--- TASK INPUT Enclosed Below ---

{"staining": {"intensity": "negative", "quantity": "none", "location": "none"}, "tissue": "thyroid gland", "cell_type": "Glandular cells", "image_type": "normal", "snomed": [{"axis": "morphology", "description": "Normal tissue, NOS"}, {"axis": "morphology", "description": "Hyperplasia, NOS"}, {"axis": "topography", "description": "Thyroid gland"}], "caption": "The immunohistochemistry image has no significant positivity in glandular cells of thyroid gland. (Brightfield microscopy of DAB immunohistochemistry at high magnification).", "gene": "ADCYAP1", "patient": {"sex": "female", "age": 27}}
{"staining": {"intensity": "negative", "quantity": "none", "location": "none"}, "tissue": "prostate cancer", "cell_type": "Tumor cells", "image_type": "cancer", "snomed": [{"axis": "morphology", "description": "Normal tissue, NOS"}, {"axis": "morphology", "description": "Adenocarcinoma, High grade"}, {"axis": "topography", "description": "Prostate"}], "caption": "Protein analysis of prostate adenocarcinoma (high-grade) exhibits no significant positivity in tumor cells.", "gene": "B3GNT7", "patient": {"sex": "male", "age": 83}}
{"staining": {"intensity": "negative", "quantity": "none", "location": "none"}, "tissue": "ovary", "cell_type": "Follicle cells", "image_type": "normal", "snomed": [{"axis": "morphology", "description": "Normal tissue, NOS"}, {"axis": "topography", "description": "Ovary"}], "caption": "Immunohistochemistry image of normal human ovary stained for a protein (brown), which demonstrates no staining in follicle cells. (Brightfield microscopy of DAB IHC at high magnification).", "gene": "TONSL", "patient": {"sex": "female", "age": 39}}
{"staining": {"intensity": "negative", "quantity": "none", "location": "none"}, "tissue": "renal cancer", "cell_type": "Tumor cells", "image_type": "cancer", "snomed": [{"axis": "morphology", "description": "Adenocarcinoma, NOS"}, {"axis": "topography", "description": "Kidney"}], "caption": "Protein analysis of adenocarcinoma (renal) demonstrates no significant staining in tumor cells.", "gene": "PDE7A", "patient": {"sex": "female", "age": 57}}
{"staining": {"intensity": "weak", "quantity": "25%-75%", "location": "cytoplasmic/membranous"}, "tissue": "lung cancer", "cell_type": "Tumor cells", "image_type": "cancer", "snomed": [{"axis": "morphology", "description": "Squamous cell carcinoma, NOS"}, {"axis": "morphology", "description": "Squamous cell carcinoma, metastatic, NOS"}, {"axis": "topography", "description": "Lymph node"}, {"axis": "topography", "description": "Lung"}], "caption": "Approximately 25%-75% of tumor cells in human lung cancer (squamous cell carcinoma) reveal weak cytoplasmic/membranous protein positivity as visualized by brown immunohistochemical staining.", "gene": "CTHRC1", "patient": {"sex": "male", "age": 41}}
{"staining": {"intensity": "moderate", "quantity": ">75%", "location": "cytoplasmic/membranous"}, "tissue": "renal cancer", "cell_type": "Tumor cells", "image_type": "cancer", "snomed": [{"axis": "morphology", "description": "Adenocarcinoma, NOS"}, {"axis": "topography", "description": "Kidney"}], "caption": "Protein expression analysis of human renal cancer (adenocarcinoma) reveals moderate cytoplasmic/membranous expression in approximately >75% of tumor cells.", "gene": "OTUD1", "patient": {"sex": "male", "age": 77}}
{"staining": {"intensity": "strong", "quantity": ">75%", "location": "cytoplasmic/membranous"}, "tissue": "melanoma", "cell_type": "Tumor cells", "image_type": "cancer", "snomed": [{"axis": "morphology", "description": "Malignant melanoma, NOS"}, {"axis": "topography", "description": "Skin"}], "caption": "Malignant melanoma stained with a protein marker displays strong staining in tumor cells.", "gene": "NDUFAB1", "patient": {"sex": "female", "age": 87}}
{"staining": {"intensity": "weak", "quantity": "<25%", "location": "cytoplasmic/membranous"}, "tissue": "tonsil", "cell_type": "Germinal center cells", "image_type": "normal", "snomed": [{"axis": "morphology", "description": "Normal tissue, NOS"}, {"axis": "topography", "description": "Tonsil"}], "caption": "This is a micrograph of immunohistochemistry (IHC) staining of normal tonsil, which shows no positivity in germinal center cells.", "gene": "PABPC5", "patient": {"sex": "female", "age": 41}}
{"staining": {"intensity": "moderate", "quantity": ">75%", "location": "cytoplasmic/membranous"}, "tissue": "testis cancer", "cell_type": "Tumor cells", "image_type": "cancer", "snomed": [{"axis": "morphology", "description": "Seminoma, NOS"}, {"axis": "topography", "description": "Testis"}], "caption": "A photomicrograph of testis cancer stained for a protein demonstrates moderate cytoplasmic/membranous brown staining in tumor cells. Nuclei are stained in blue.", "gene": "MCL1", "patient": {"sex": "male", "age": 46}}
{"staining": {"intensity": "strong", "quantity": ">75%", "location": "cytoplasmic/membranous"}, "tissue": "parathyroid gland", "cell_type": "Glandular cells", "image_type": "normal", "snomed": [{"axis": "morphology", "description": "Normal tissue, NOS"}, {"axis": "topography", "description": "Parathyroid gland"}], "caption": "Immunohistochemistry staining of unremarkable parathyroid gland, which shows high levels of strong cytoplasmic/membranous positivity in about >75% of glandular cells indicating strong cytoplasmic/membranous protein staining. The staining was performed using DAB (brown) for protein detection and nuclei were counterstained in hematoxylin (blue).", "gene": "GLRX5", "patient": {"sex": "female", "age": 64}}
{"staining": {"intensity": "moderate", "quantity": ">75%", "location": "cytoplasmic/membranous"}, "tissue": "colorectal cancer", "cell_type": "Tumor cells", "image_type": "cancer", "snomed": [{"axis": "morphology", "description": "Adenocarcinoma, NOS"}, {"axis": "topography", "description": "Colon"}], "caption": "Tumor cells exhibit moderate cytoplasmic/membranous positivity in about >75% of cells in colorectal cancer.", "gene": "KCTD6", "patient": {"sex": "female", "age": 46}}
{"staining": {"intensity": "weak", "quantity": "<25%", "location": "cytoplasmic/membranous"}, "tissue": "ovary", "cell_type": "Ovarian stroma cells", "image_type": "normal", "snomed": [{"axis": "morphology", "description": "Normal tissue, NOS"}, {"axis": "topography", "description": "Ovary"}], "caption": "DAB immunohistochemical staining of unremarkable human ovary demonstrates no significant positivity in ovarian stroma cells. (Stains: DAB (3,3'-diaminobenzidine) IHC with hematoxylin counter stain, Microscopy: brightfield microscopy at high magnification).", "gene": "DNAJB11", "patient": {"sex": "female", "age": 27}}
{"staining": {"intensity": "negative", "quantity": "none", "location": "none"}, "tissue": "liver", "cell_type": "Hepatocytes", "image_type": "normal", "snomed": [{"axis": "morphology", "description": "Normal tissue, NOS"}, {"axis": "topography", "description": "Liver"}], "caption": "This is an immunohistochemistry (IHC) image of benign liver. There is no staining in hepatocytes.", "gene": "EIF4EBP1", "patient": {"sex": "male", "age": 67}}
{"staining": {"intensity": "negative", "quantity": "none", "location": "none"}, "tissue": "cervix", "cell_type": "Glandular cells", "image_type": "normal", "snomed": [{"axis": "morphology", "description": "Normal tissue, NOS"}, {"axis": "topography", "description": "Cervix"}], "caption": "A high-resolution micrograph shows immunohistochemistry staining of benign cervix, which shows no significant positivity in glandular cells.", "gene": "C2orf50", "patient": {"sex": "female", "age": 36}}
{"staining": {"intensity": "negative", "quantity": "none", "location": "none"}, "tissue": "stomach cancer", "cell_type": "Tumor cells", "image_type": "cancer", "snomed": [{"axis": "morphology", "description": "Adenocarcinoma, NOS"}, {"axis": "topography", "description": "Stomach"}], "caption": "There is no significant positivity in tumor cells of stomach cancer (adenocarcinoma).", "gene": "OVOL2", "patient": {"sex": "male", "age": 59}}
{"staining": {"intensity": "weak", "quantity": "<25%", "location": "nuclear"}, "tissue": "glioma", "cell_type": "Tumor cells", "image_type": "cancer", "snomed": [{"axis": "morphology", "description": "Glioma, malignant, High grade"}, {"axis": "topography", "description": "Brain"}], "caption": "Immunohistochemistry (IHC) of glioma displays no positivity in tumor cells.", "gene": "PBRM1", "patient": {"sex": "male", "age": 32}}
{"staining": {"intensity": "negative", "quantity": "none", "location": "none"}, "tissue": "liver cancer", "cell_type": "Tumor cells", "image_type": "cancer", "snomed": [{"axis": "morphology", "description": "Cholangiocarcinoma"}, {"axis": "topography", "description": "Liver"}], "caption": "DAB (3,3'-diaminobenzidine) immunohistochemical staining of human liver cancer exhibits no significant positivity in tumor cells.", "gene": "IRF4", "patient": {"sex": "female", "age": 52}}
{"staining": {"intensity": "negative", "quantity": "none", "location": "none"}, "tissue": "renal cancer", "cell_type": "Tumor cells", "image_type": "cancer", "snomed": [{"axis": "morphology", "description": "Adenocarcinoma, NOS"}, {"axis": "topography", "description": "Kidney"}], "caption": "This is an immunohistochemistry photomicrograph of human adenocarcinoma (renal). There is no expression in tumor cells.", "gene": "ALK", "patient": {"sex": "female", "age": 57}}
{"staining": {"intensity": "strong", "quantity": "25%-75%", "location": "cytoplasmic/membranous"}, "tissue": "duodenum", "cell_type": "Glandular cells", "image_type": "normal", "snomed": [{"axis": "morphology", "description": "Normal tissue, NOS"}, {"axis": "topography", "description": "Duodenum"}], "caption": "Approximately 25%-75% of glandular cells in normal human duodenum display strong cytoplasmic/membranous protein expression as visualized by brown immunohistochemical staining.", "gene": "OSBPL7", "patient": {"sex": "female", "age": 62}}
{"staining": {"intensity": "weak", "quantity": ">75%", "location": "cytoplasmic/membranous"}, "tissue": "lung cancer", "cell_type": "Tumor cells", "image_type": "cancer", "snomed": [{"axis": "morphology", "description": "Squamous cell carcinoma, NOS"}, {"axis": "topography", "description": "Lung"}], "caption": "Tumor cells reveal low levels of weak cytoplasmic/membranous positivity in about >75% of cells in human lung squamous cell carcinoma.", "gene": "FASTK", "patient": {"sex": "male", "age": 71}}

--- End of Enclosed TASK INPUT ---

Which lines of the material contain the string "renal"? List each of them.

§ RESPONSE AREA:
{"staining": {"intensity": "negative", "quantity": "none", "location": "none"}, "tissue": "renal cancer", "cell_type": "Tumor cells", "image_type": "cancer", "snomed": [{"axis": "morphology", "description": "Adenocarcinoma, NOS"}, {"axis": "topography", "description": "Kidney"}], "caption": "Protein analysis of adenocarcinoma (renal) demonstrates no significant staining in tumor cells.", "gene": "PDE7A", "patient": {"sex": "female", "age": 57}}
{"staining": {"intensity": "moderate", "quantity": ">75%", "location": "cytoplasmic/membranous"}, "tissue": "renal cancer", "cell_type": "Tumor cells", "image_type": "cancer", "snomed": [{"axis": "morphology", "description": "Adenocarcinoma, NOS"}, {"axis": "topography", "description": "Kidney"}], "caption": "Protein expression analysis of human renal cancer (adenocarcinoma) reveals moderate cytoplasmic/membranous expression in approximately >75% of tumor cells.", "gene": "OTUD1", "patient": {"sex": "male", "age": 77}}
{"staining": {"intensity": "negative", "quantity": "none", "location": "none"}, "tissue": "renal cancer", "cell_type": "Tumor cells", "image_type": "cancer", "snomed": [{"axis": "morphology", "description": "Adenocarcinoma, NOS"}, {"axis": "topography", "description": "Kidney"}], "caption": "This is an immunohistochemistry photomicrograph of human adenocarcinoma (renal). There is no expression in tumor cells.", "gene": "ALK", "patient": {"sex": "female", "age": 57}}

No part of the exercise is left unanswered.